• TO DO: In the blower/vac forum thread, what turned out to be loose?
=== SOURCE DOCUMENT ===
# craftsman 32 cc incredi pull blower/vac



## dragonguy (Apr 20, 2008)

ok here goes i got it at the dump brought it home and put fuel in it it worked fine fine for about an hour and a half then died out wouldnt run at half or even full throttle i took carb off cleaned it now it 'll start on choke idle a little then die but thats as far as i got its getting fuel and spark odviously but wont run WHAT DO I DO GUYS HELLLLLLPPP!!!!!! PLEASE AND AS FAR AS ADJUSTMENTS OF ANY KIND I JUST DONT KNOW it has a screw near the choke lever and some recest screws on top of the carb that look round with a whole to one side odviously ment to turn but HOW LOL ANY HELP WOULD BE VERY HELPFUL THANKS GUYS:
I FIXED IT GUYS YAHOOOOOOOOOOOO!!!!!!!!!!!! THANKS TO YOU GUYS ON HERE, IT WAS LOOSE NUTS!!!


----------



## hankster (Jan 1, 1998)

Most likely needs a carb adjustment. A special tool is required to adjust the carb screws as you noticed.


----------



## dragonguy (Apr 20, 2008)

Thanks Hank It Was Loose Nuts Lol Boy What A Relief !
Thank You So Much 
Dragonguy (wayne)


----------



## hankster (Jan 1, 1998)

Which ones were loose? Hopefully it wasn't me you were talking about LOL


----------



## dragonguy (Apr 20, 2008)

*bolts not you lol*

it was the 4 main carb plate bolts ,not you no lol:thumbsup::wave:


----------



## hankster (Jan 1, 1998)

Yep, seen that before. Gad you got it fixed!


----------
=== RECORD EXTRACTS ===
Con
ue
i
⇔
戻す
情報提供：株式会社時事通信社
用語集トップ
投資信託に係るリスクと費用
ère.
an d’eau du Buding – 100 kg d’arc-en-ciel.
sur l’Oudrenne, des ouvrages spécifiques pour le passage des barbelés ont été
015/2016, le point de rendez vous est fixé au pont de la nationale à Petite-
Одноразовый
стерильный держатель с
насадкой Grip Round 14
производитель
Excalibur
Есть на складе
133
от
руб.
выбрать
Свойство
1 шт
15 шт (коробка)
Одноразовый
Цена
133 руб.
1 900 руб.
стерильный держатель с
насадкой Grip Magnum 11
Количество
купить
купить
===
=== RECORD EXTRACTS ===
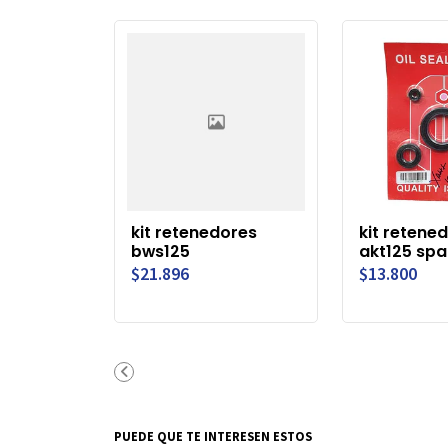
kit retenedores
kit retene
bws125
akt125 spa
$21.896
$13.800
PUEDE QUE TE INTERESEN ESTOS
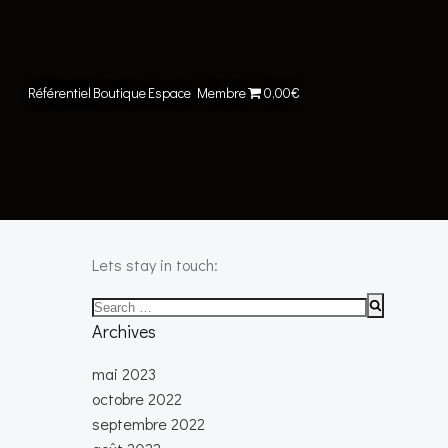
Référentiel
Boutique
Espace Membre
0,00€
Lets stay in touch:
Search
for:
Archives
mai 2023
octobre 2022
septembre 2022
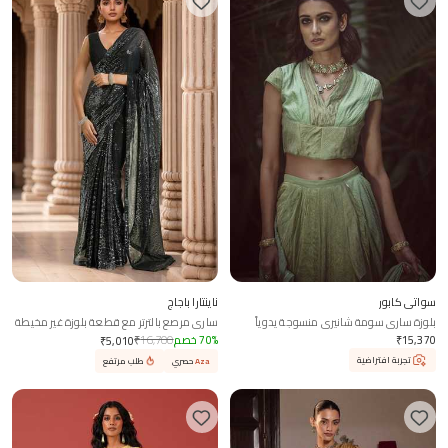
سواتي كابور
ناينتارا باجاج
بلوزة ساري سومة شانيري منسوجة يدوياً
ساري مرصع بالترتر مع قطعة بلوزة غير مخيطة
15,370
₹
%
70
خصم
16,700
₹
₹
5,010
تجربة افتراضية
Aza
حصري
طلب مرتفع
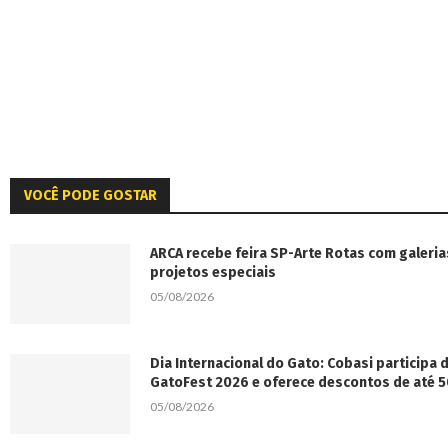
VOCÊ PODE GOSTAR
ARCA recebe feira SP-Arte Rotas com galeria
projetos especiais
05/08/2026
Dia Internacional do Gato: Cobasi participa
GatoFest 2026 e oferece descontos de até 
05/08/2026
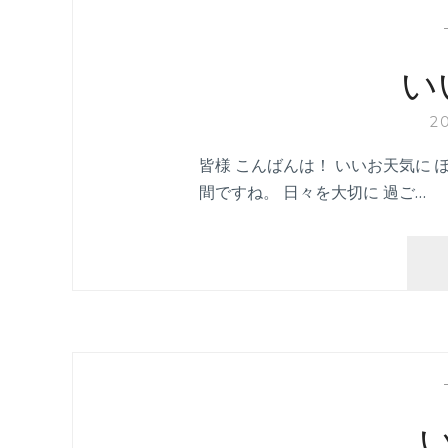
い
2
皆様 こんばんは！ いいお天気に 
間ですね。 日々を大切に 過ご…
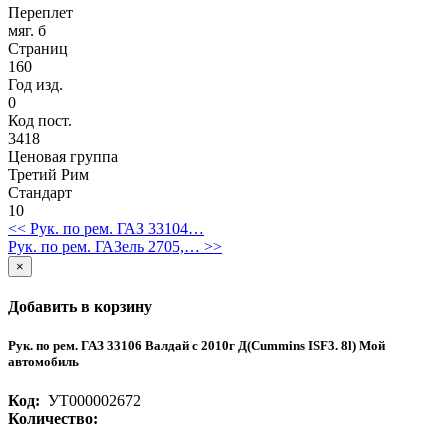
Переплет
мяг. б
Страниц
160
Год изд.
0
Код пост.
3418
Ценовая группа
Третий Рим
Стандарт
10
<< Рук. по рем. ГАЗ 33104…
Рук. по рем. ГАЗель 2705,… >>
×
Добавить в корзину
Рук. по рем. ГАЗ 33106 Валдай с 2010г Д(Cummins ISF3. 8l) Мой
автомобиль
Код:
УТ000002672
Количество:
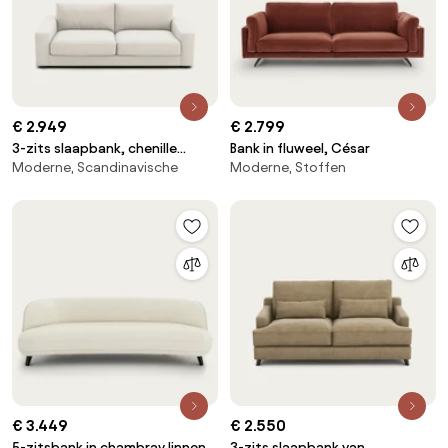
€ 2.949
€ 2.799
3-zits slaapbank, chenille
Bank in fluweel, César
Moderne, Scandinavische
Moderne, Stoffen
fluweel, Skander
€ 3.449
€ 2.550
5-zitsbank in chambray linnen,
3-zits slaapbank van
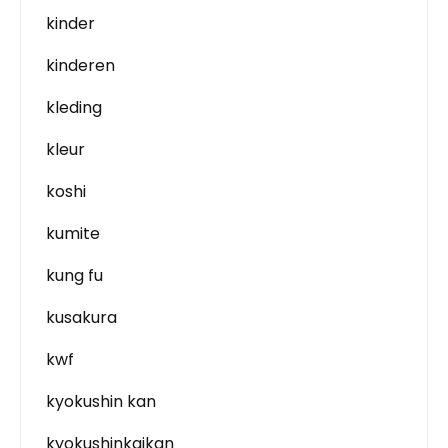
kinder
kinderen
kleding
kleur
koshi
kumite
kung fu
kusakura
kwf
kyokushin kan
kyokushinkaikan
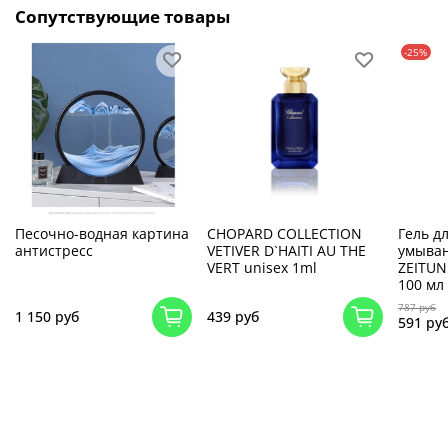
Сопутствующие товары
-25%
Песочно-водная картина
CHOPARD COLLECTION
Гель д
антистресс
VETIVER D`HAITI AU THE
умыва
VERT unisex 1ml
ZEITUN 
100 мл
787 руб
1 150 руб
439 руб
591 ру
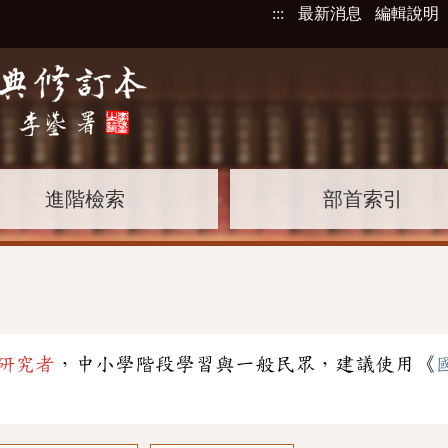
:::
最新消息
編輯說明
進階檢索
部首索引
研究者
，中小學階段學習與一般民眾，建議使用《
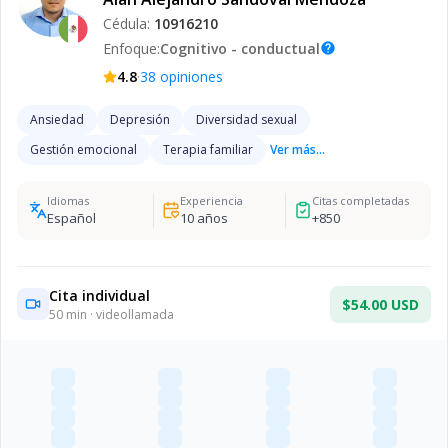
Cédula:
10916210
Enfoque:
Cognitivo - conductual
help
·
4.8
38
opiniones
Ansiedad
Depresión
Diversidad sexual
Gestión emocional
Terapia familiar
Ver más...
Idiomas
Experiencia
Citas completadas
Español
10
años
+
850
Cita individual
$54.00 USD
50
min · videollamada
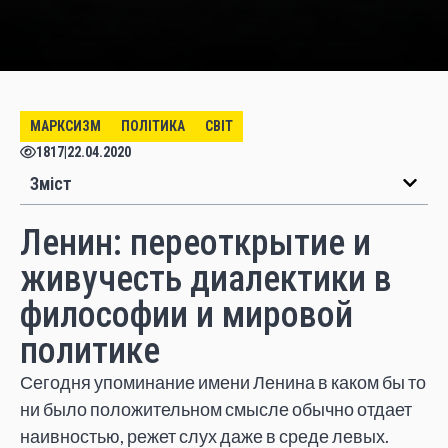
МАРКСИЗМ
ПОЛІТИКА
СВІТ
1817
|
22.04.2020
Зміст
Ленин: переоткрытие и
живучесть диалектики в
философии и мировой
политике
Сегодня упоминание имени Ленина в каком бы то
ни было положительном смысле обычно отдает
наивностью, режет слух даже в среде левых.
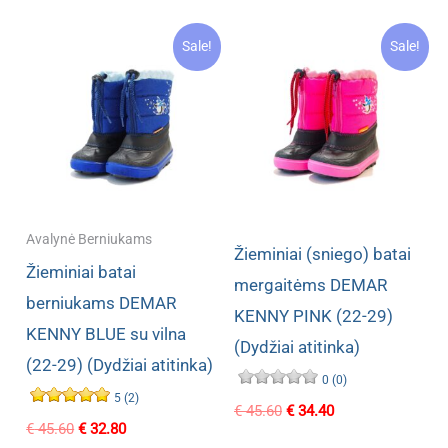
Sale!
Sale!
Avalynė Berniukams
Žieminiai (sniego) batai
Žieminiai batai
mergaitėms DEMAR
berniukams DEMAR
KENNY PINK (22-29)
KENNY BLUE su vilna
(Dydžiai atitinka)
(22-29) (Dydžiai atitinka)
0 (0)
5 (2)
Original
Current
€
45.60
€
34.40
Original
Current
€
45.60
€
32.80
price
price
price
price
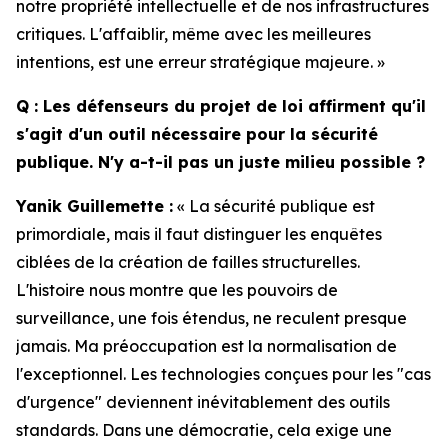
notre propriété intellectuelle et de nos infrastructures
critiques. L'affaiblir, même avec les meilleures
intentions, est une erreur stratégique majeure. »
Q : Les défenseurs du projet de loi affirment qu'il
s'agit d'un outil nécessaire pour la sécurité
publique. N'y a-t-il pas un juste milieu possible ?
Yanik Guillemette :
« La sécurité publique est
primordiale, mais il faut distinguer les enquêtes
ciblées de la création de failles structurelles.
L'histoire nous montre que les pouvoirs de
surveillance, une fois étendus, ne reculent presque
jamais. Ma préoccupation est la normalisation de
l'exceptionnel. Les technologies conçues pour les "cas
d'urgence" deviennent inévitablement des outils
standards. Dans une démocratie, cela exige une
===
=== RECORD EXTRACTS ===
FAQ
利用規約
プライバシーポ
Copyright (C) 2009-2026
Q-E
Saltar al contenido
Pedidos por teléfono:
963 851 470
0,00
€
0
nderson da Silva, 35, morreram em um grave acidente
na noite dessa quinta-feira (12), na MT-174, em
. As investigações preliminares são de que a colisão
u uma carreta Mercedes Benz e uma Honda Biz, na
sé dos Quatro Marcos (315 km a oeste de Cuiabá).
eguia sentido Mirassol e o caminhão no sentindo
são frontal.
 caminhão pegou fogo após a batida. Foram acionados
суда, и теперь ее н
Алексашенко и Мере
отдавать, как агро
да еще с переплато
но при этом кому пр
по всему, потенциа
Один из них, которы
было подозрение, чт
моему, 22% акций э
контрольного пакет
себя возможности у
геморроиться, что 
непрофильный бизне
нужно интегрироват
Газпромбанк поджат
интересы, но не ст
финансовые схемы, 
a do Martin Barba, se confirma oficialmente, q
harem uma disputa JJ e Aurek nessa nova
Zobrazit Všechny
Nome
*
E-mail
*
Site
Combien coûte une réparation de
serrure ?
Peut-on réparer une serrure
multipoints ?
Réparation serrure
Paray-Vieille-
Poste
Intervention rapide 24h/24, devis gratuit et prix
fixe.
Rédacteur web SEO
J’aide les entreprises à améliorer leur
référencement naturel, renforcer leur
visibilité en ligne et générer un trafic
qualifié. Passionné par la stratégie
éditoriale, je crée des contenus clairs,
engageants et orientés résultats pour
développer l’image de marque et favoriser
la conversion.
===
• WRITTEN REPLY: The four main carb plate bolts were loose.